Actually what is happening is when you go to the click and collect part of a store, it’s a terrible experience and you’re waiting in a queue and experiencing all the things that you thought you had fast-tracked. You’ve got a click and collect element where people are complaining, they’re a captive audience and there’s nothing to join up that in-store journey with their online shopping experience. We are offering a service but the execution of it is really poor.
There seems to be an inability to understand how we’re actually shopping and what those city branches need to be doing is to offer a better impulse experience, combined with convenience and all the different joined up ways in which we’re shopping, as opposed to just tacking on click and collect as a service. I think those are the sort of things that are the big ones to tackle in 2017.

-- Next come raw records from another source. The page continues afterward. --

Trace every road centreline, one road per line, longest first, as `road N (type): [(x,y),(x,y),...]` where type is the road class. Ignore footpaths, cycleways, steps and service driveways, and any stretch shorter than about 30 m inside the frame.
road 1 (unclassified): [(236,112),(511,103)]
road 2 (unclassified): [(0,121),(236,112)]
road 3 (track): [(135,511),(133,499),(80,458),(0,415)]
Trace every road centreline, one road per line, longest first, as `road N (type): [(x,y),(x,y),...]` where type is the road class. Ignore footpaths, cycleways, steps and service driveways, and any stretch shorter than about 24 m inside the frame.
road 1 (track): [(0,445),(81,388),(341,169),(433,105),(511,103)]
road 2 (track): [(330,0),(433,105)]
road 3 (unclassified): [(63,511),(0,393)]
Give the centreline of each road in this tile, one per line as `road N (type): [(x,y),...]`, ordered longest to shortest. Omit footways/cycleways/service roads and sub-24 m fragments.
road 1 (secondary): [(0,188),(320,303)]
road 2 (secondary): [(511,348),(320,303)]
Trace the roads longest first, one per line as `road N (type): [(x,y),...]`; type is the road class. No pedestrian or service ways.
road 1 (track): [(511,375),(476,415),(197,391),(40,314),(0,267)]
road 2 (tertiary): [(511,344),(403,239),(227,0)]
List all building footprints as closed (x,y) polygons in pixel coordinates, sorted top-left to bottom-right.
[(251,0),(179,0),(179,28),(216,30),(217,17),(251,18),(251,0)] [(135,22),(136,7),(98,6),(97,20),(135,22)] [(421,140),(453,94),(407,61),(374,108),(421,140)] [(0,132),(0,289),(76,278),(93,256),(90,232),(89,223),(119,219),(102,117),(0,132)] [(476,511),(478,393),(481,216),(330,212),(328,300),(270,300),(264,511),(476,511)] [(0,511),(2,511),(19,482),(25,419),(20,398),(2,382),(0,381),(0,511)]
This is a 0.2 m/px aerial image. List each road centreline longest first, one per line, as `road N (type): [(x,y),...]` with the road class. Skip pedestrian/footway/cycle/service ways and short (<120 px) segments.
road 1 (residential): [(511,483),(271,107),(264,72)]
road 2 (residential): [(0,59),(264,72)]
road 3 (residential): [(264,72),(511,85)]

What will the stores with the best customer experience be doing in the future?
We hear a lot about artificial intelligence (AI) and Alexa is just a tiny little moment of what AI is going to be and chatbots and voice recognition and all those things. I think recognition in itself, is quite an interesting one. I think the classic thing is that you look back to go forward don’t you? So the guy standing at the door saying “Hello, Mrs so-and-so” is something that lots of loyal customers would have experienced decades ago. I suppose all the things that we see in the future are going to be versions of amazing personal service, being able to even customise the shopping environment.

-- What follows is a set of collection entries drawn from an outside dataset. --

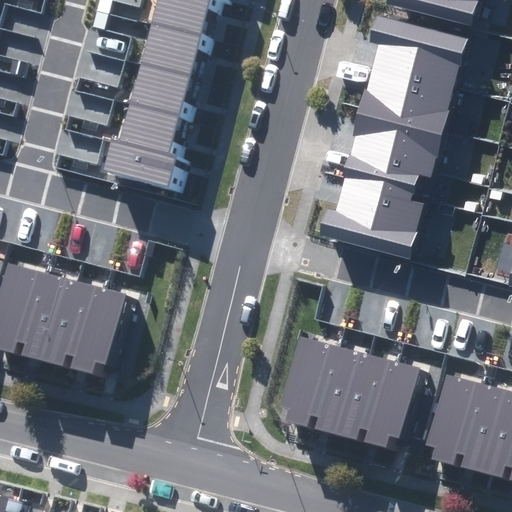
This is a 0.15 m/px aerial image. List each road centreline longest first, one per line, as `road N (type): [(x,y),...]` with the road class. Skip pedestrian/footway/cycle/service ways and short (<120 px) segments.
road 1 (residential): [(247,237),(511,303)]
road 2 (residential): [(308,0),(247,237)]
road 3 (residential): [(247,237),(189,469)]
road 4 (residential): [(31,178),(247,237)]
road 5 (residential): [(189,469),(0,424)]
road 6 (residential): [(31,178),(75,0)]
road 7 (residential): [(367,511),(189,469)]
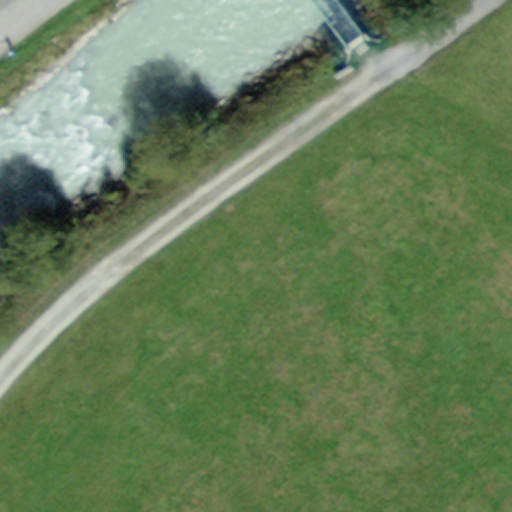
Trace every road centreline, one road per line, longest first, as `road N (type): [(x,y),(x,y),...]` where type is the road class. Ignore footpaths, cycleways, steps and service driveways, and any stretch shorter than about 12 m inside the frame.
road 1 (track): [(0,400),(42,344),(381,75)]
road 2 (track): [(381,75),(493,0)]
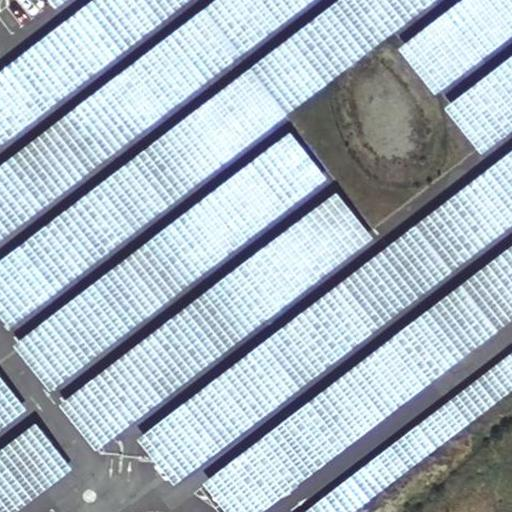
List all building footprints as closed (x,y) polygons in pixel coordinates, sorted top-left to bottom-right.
[(0,309),(14,327),(438,0),(345,0),(0,266),(0,309)] [(0,243),(315,0),(225,0),(0,174),(0,243)] [(98,0),(0,76),(0,143),(2,146),(190,0),(98,0)] [(511,0),(468,0),(408,46),(442,91),(511,37),(511,0)] [(511,60),(450,107),(484,151),(511,129),(511,60)] [(293,135),(18,347),(54,393),(328,181),(293,135)] [(511,156),(145,442),(178,482),(511,226),(511,156)] [(341,195),(67,406),(102,452),(377,241),(341,195)] [(511,252),(211,487),(231,511),(265,511),(511,323),(511,252)] [(511,354),(307,511),(355,511),(511,391),(511,354)] [(0,374),(0,434),(29,413),(0,374)] [(42,427),(0,458),(0,511),(24,511),(77,473),(42,427)]
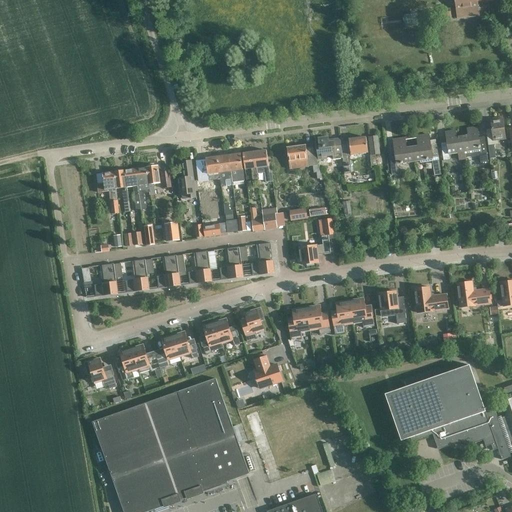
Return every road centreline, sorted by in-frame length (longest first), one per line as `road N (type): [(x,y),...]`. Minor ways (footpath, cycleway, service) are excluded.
road 1 (residential): [(287,281),(281,237),(271,234),(70,264),(83,344),(264,288)]
road 2 (residential): [(511,93),(184,137)]
road 3 (residential): [(287,281),(511,251)]
road 4 (residential): [(37,154),(184,137)]
road 5 (unclassified): [(184,137),(138,0)]
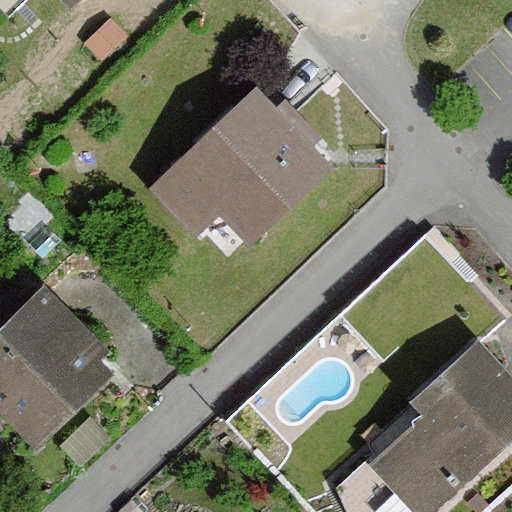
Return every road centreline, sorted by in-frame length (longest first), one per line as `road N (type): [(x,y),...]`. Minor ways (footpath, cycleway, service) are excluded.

All the convenience bits that we are seeing in quite a fragmented way will just become quite commonplace. I think brands have got their work cut out for them because they are spending a lot of money now on new infrastructure, replacing their legacy systems, thinking operationally how they deliver this sort of seamlessness that the customer seems to want. But actually, in terms of then creating an experience that supports that, that makes the technology invisible, that’s not an easy feat. I think they’re all going to be critical components and elements to a great shopping experience, and I think brands are picking up on parts of them and doing parts of them quite well, but it’s that full package that will be interesting to help brands develop.
There is an amazing brand called Enjoy, where you buy a product and then you buy a person who is the shop.This is an interesting concept because when you’re buying complex things, it’s actually not even about the purchase, it’s about what happens afterwards. The fact that they are actually developing a brand which is delivered as the service is the shop, is the brand, is the person, and just thinking very differently about what your asset is.

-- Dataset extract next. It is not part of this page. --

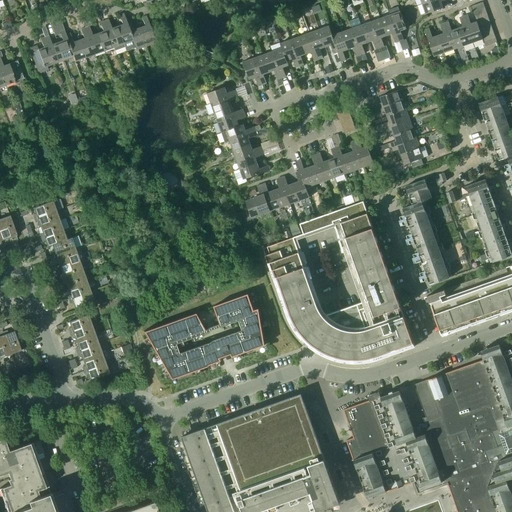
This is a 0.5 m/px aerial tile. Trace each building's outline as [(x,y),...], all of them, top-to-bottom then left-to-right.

What do you think of the trend towards spaces that showcase but don’t sell anything?
I understand the idea of giving more space and dialling up the theatre, but the idea that we won’t buy anything from a shop anymore, it’s just the opposite. We have so little time and being able to go get something there and then. I think one of the biggest drivers for the Amazon Kiosks that we’ve been working on is that despite being able to get whatever they can sell on Prime now within an hour, the beauty of being able to buy something and have it in your hand there and then, and then walk away on impulse – that’s the highest level of convenience that you can get.
I think we sort of forget that everybody’s in the convenience business. It doesn’t matter whether you’re a luxury brand or not, convenience is at the top of the list for everybody.